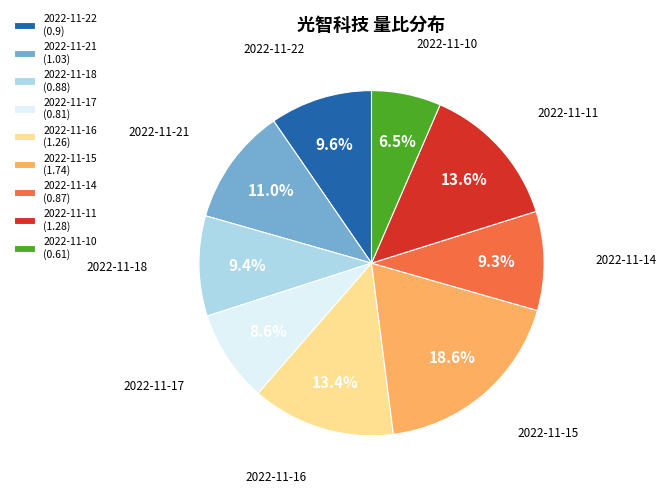

To the nearest percent, what is the average slice percentage?

11%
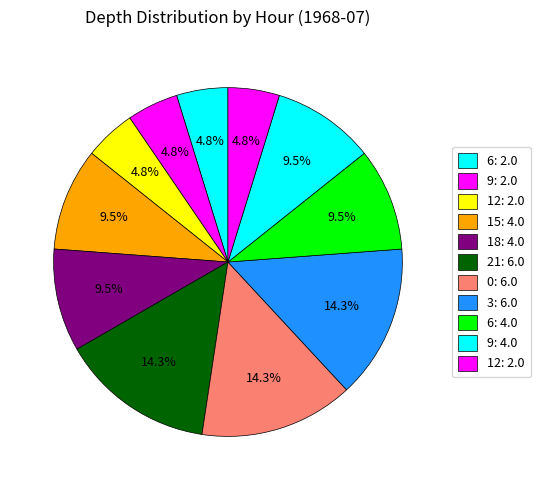

Count the number of slices in the pie.

11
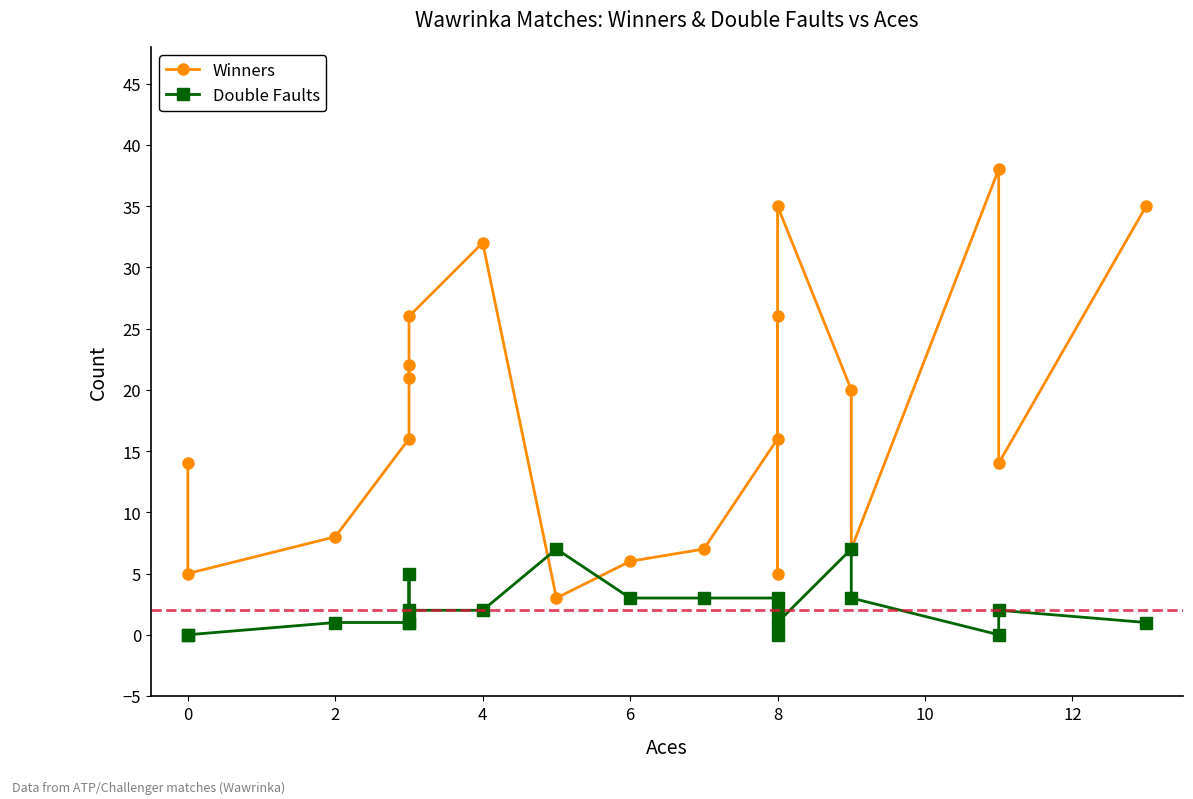

In Winners, how many points are higher than both neighbors (excluding endpoints)?

4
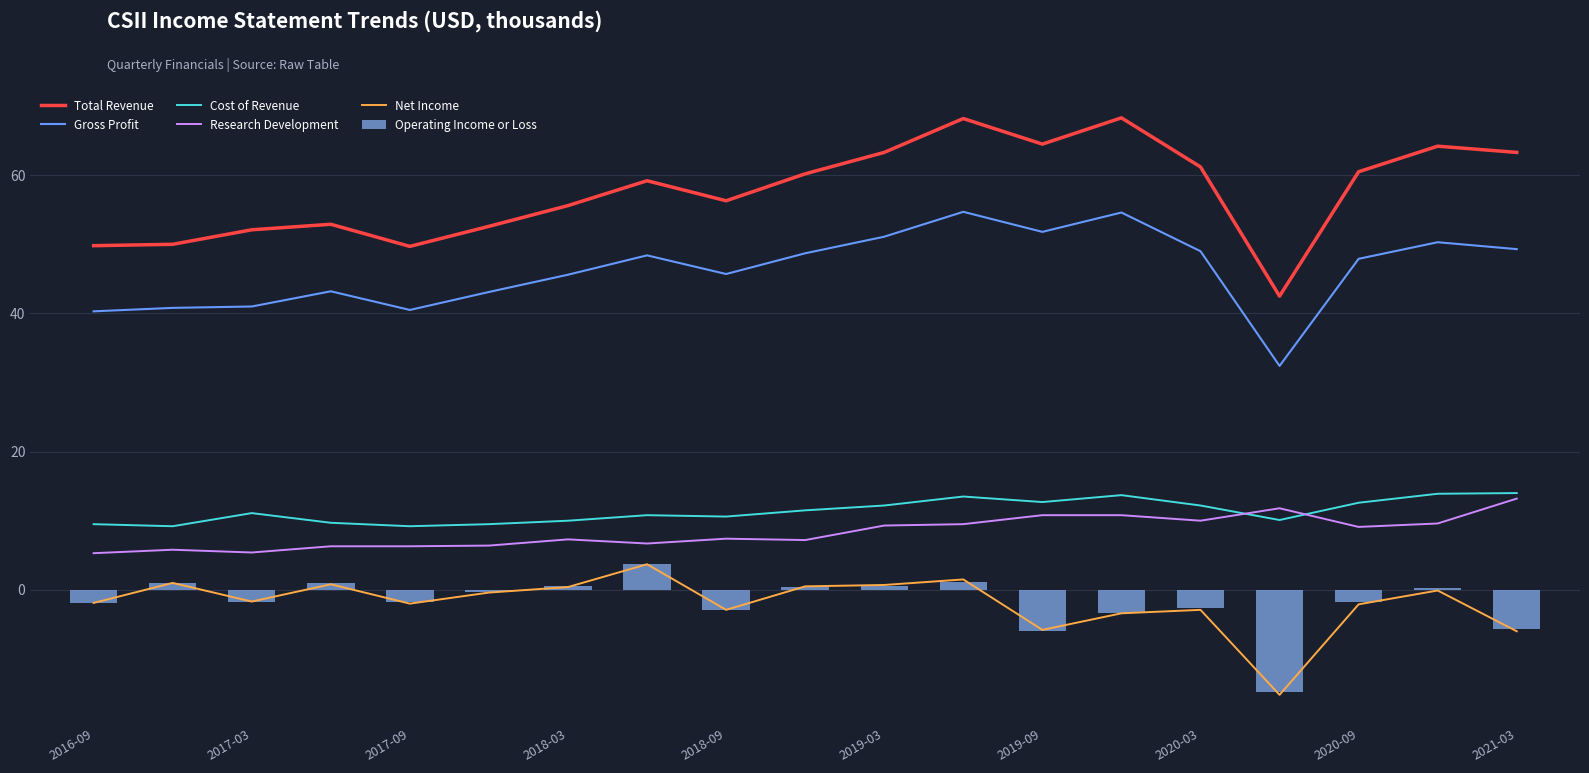

What is the highest value of the Operating Income or Loss series?

3.8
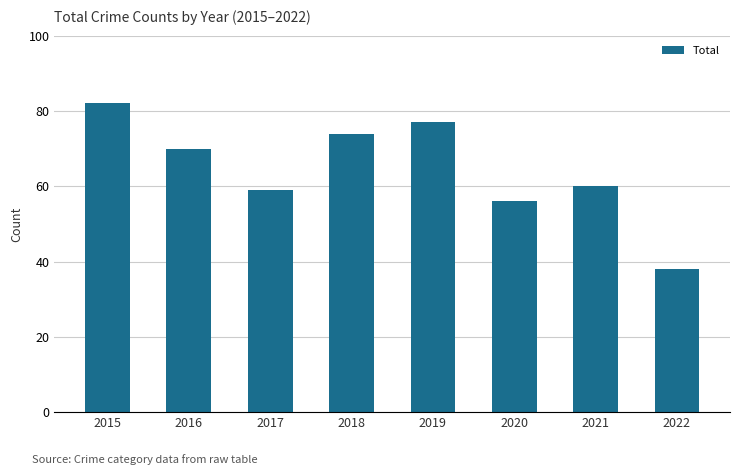

What is the difference between the second highest and second lowest values?

21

- INSTRUCTIONS FOR THE TASK -
Please recast the lines above as a Markdown table with the columns Row and Text, beginning at the line that contains "In Winners, how" and ending with the last line. Omit blank lines and leave the pictures out.

- YOUR SOLUTION -
| Row | Text |
|---|---|
| 1 | In Winners, how many points are higher than both neighbors (excluding endpoints)? |
| 2 | 4 |
| 3 | What is the highest value of the Operating Income or Loss series? |
| 4 | 3.8 |
| 5 | What is the difference between the second highest and second lowest values? |
| 6 | 21 |